— TASK BRIEF —
Tally the lines of the listing that contain the string "دائرة". Give the number and nothing else.

— RECORDS PROVIDED —
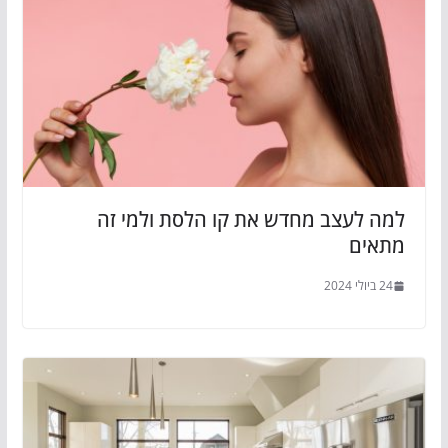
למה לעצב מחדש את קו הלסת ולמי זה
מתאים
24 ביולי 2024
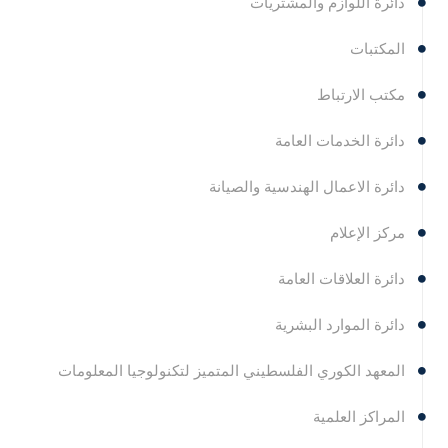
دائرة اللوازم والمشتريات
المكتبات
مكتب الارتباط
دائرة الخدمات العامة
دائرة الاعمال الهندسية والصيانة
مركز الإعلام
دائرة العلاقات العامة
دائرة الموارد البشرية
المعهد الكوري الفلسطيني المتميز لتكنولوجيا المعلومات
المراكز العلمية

— YOUR RESPONSE —
5